Person detection model does not work on ESP32-WROVER-IE
Opened this issue · 9 comments
Hi,
I am using ESP32-WROVER-IE board with ESP32-MICROLITE-SPIRAM firmware flashed on it. I am trying to test the person detection model but it does not work. Based on results, predictions are just random numbers without any logic. Is there any solution for this issue or the model cannot work on MicroPython boards?
P.S. I have already check this issue here: tensorflow/tflite-micro#395. The issue is solved based on the status but in reality it's not correct.
The model is confirmed working on 2 boards where the camera module is integrated ESP32-CAM-MB and an M5 Timer Camera.
It also can run using the image files in the unix port.
Are you using the MICROLITE_SPIRAM_CAM firmware? It creates 2 ram regions: 2 mb for micropython heap and 2 mb for the frame buffer.
I suspect you are getting memory corruption because the micropython heap and the camera frame buffer are overlapping.
By setting the CONFIG_SPIRAM_USE_MALLOC=y flag the heap and frame buffer will be kept separate.
I tested two approaches. The first one is without a camera. I just used the test images that are already there in the person detection folder and I was able to get some correct results, but every time when I switch the orders of pictures, the result is different. For the second case, I used the OV2640 2MP Mini Camera connected to my board using the appropriate pins (which I tested and the camera works properly) but there I am not able to get any correct results. The possible issue can be with the size of the image and non-grayscale format, but as long as I know there is no specific library for image editing in MicroPython (the one that we for example have with the Arduino boards).
I tried the model on an esp32-cam board which uses the ov2640 camera and things worked nicely.
In fact, the ov2640 has a 96x96 pixel grey scale mode. I initialized the camera driver with:
camera.init(0,format=camera.GRAYSCALE,framesize=camera.FRAME_96X96)
and that did the trick.
Is it possible to run the same example on the esp32-WROVER-IE board but using the external ov2640 2MP Mini Plus camera and the camera driver you mentioned above? With the esp32-cam board, the camera is already integrated into the board, so all pins are defined in the example, but what in the case when the external module needs to be connected with the board?
I did not try because I don't have these modules. However, the pin connections are found in micropython-modules/micropython-camera-driver/modcamera.h
You will have to re-build tflite-micro-micropython if you change these settings.
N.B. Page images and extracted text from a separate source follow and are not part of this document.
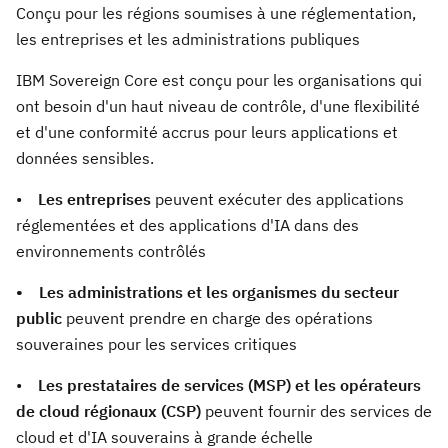
Conçu pour les régions soumises à une réglementation,
les entreprises et les administrations publiques
IBM Sovereign Core est conçu pour les organisations qui
ont besoin d'un haut niveau de contrôle, d'une flexibilité
et d'une conformité accrus pour leurs applications et
données sensibles.
•
Les entreprises
peuvent exécuter des applications
réglementées et des applications d'IA dans des
environnements contrôlés
• Les administrations et les organismes du secteur
public
peuvent prendre en charge des opérations
souveraines pour les services critiques
•
Les prestataires de services (MSP) et les opérateurs
de cloud régionaux (CSP)
peuvent fournir des services de
cloud et d'IA souverains à grande échelle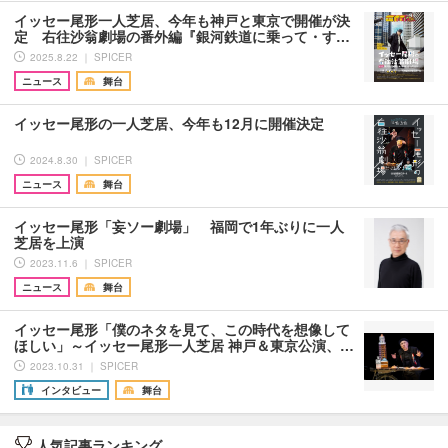
イッセー尾形一人芝居、今年も神戸と東京で開催が決
定 右往沙翁劇場の番外編『銀河鉄道に乗って・す…
2025.8.22 ｜ SPICER
ニュース
舞台
イッセー尾形の一人芝居、今年も12月に開催決定
2024.8.30 ｜ SPICER
ニュース
舞台
イッセー尾形「妄ソー劇場」 福岡で1年ぶりに一人
芝居を上演
2023.11.6 ｜ SPICER
ニュース
舞台
イッセー尾形「僕のネタを見て、この時代を想像して
ほしい」～イッセー尾形一人芝居 神戸＆東京公演、…
2023.10.31 ｜ SPICER
インタビュー
舞台
人気記事ランキング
You may also use the file to make connections to the camera that conform to these settings
The init call can use specific pins with out the need to recompile:
camera.init(0,format=camera.GRAYSCALE,framesize=camera.FRAME_96X96, sioc=23,siod=25,xclk=27,vsync=22,href=26,pclk=21, d0=32,d1=35,d2=34,d3=5,d4=39,d5=18,d6=36,d7=19, reset=15)
The above is what the reference example uses for the M5 Timer Cam which has the ov3660 sensor (the board I have)
The camera driver seems to auto detect the sensor type and ov2640 is included in the MICROLITE_SPIRAM_CAM firmware already.
So I think it should work for your case. The number corresponds to the gpio pin number.
For example the sioc pin is gpio23.
Is it possible to use ESP32 together with Arduino IDE and use the exact same code for person detection that already works with Arduino boards? I am again thinking of switching to ESP32 as I saw that BLE Mesh, which I also need for my project, is supported by ESP32 and can be implemented using Arduino IDE.
I think the issue in this issue is that when you are getting started its not really clear how sensitive the machine learning models are to the inputs being exactly what it is expecting. i.e. exactly the same as what it was trained on.
In this case the model is expecting the 96x96 images 9216 bytes to be fed in but its not saying anything if you send a much larger image.
I think the enhancement to add here is a warning flagging when there is a mismatch between the bytes being captured from the camera and the size of the input tensor.
Its clear how to do it on the micropython side in the person detection example but it may also be possible to pass the array reference into the C side and then apply the check there is it can flag this scenario for all models.